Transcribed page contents

───

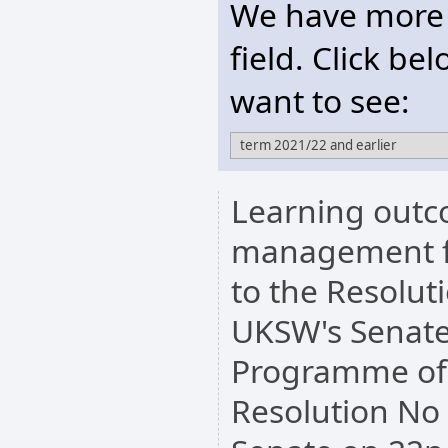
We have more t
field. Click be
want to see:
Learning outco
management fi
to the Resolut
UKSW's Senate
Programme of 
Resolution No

───

[Directive]
Output, and output only, the lines from the one containing "Learning outco" through the last line of the data above.

[Response to the task]
Learning outco
management fi
to the Resolut
UKSW's Senate
Programme of 
Resolution No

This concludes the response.